> [Problem details]
Find every line below with the string "width" and pick it out.

> [Items listed in a dataset]

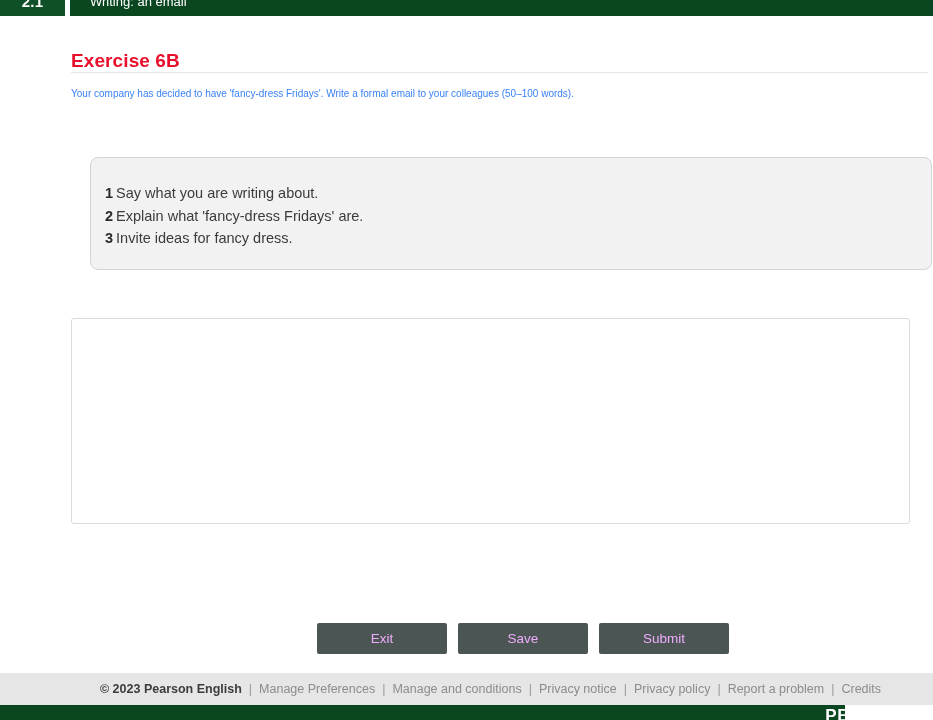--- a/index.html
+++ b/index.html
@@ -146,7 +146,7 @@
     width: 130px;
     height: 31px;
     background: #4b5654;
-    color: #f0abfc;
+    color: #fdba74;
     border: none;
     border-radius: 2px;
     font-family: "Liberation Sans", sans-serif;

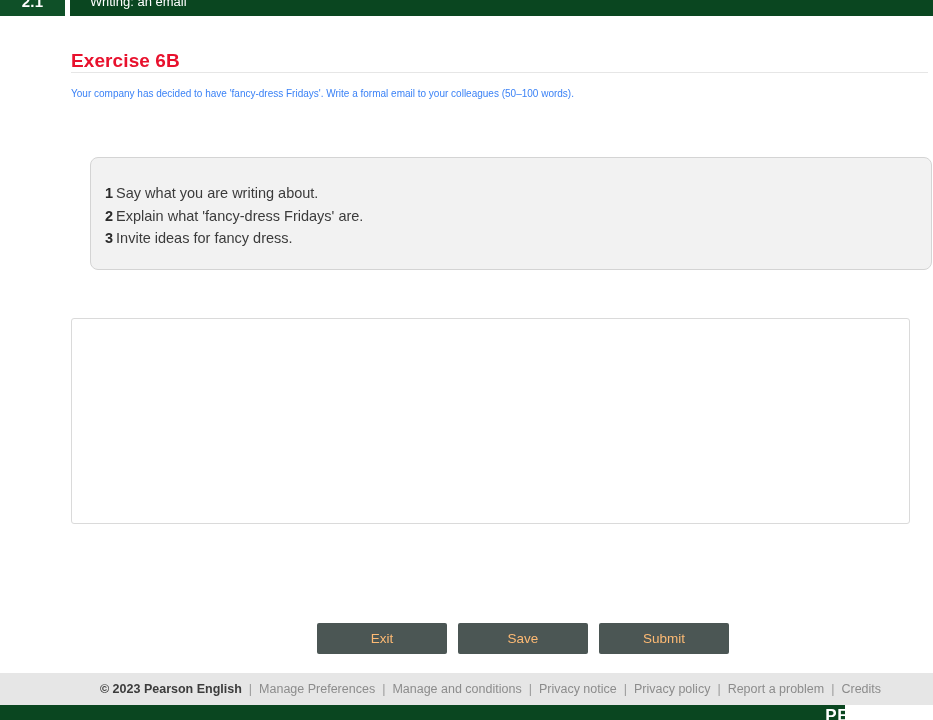--- a/index.html
+++ b/index.html
@@ -242,8 +242,8 @@
 
   <div id="button-row">
     <button class="action-button">Exit</button>
+    <button class="action-button">Submit</button>
     <button class="action-button">Save</button>
-    <button class="action-button">Submit</button>
   </div>
 </div>
 

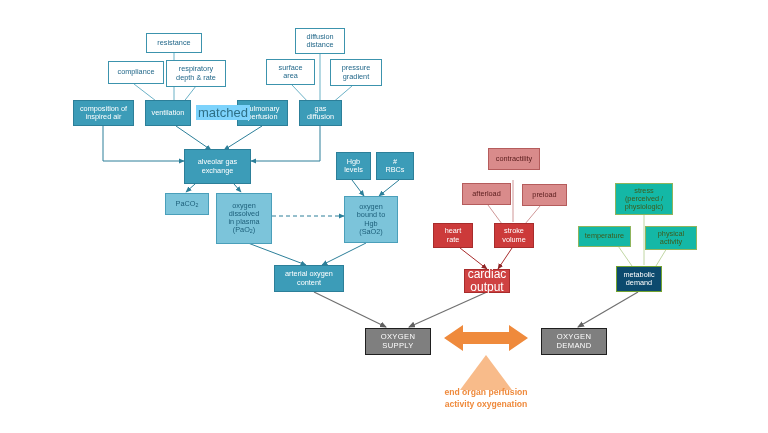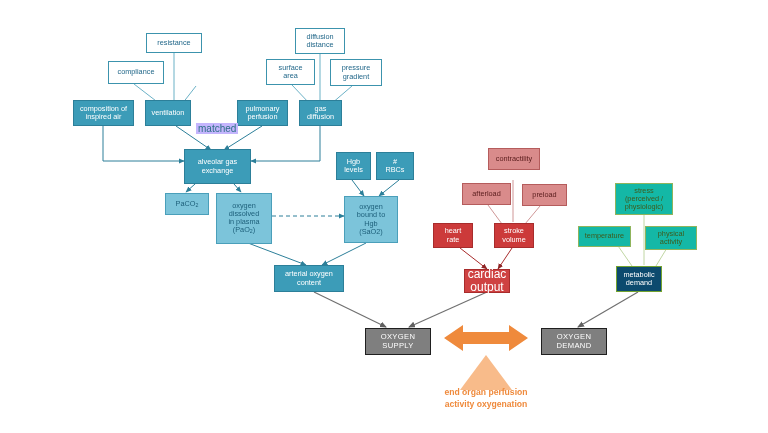--- a/index.html
+++ b/index.html
@@ -121,6 +121,10 @@
     <span>compliance</span>
     </div>
 
+  <div class="node b-open" style="left:166px;top:60px;width:60px;height:27px;">
+    <span>
+      respiratory<br>depth &amp; rate</span>
+    </div>
 
   <div class="node b-open" style="left:295px;top:28px;width:50px;height:26px;">
     <span>

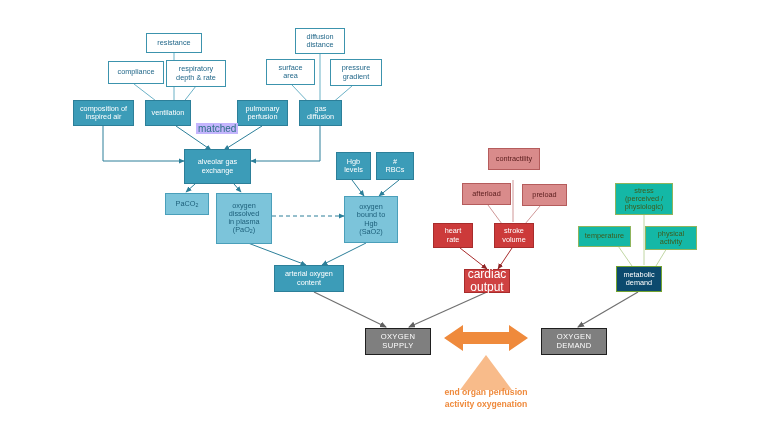--- a/index.html
+++ b/index.html
@@ -25,8 +25,8 @@
   
   .grey{background:#7f7f7f;border-color:#1f1f1f;border-width:1.5px;color:#ffffff;
         font-size:7.6px;letter-spacing:.35px;font-weight:400;}
-  .edge-label{position:absolute;font-size:10px;color:#2d6f86;background:#c4b5fd;
-              padding:0 2px;white-space:nowrap;margin-top:18px;}
+  .edge-label{position:absolute;font-size:13px;color:#2d6f86;background:#7dd3fc;
+              padding:0 2px;white-space:nowrap;}
   .caption{position:absolute;text-align:center;font-size:8.6px;font-weight:bold;
            color:#ef8a3c;line-height:1.35;white-space:nowrap;}
   sub{font-size:72%;vertical-align:-0.18em;}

> [Output for this exercise]
     width: 130px;
+  <div class="node b-open" style="left:166px;top:60px;width:60px;height:27px;">
   <div class="node b-open" style="left:295px;top:28px;width:50px;height:26px;">
   .grey{background:#7f7f7f;border-color:#1f1f1f;border-width:1.5px;color:#ffffff;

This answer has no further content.